**Task details**
Extend the article about Benjamin Law's book Gaysia, picking up right after its last sentence.

**Extracted text**
>>>>

Gaysia: Adventure in the Queer East

Benjamin Law’s journalistic travelogue provides insight into LGBT society in Asia


It’s impossible to look at any new travel memoir and not think of Elizabeth Gilbert’s famous Eat, Pray, Love. And so it is with Gaysia, the new Cleis Press book by Benjamin Law, an Australian journalist and screenwriter.

Law gets that out of the way quickly, referencing the book in his first chapter on Indonesia, explaining that for gay visitors, a more appropriate title would be “eat, drink, fuck.”

Law follows Gilbert to India, too, part of his seven-country Asian romp that includes China, Thailand, Burma/Myanmar, Japan and Malaysia. If you’re looking for a gee-whiz, American-style travelogue more about the emotional state of the person travelling than those he meets, you won’t find that with Gaysia. This first-person journalistic foray examines how the LGBT movement fits into countries usually in the news for economic and political reasons. Law, who has a PhD, researched the book through academic grants and fellowships, interviewing hundreds of people on and off the record.

<<<<

**Dataset extract**
>>>>

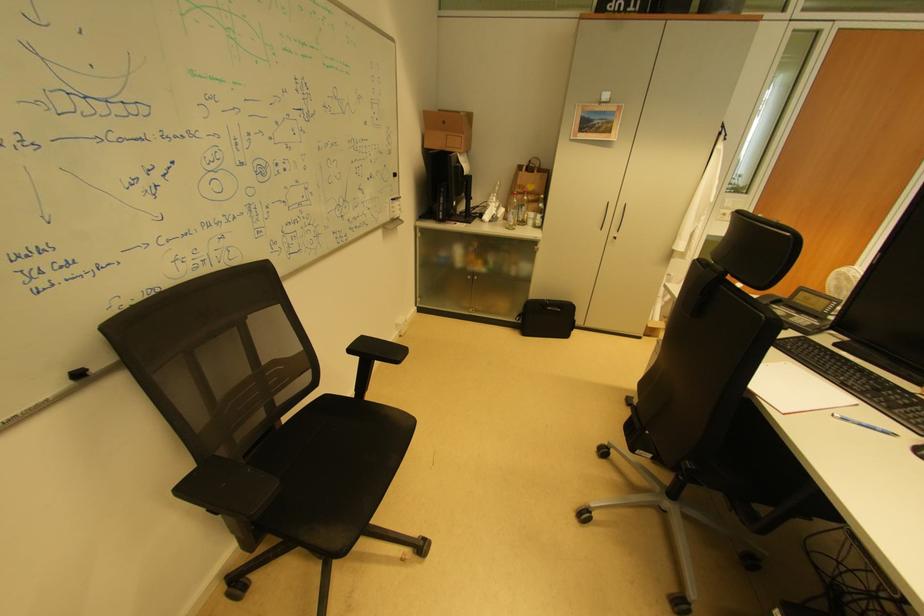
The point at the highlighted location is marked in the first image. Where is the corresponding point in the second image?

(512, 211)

<<<<

**Reply**
I first became aware of Gaysia when Cleis asked me to blurb the book based on my own experiences covering LGBT issues in the developing world. I felt Law achieved a delicate balance, creating a sensual, enjoyable read that’s at once part of the gay travel circuit, yet with deep sociological observations.

Law calls Asia the world’s gayest continent. At four billion people, it has the world’s largest number of queer people, he reasons, all “sharing one hot, sweaty landmass and filling it with breathtaking examples of exotic faggotry.”

The sex is out of the way at the beginning, with Law visiting Balinese gay resort Spartacvs. He shows a paradise perverted by the economic, environmental and social impact that tourism — gay and mainstream — has wreaked. “In a single decade,” he writes, “Bali’s gay scene went from almost nothing to being the premier hotspot for fabulous homosexuals the world over. If you were a foreigner, especially a bulé — a Caucasian Westerner with pockets presumably lined with cash — you could buy almost anything you wanted. Or anyone.” Locals buy motorcycles to rendezvous with clients, paradoxically supporting families who don’t know or refuse to face why their sons are meeting male foreigners. Law says that for many Balinese men, sex with foreigners is “a rite of passage.”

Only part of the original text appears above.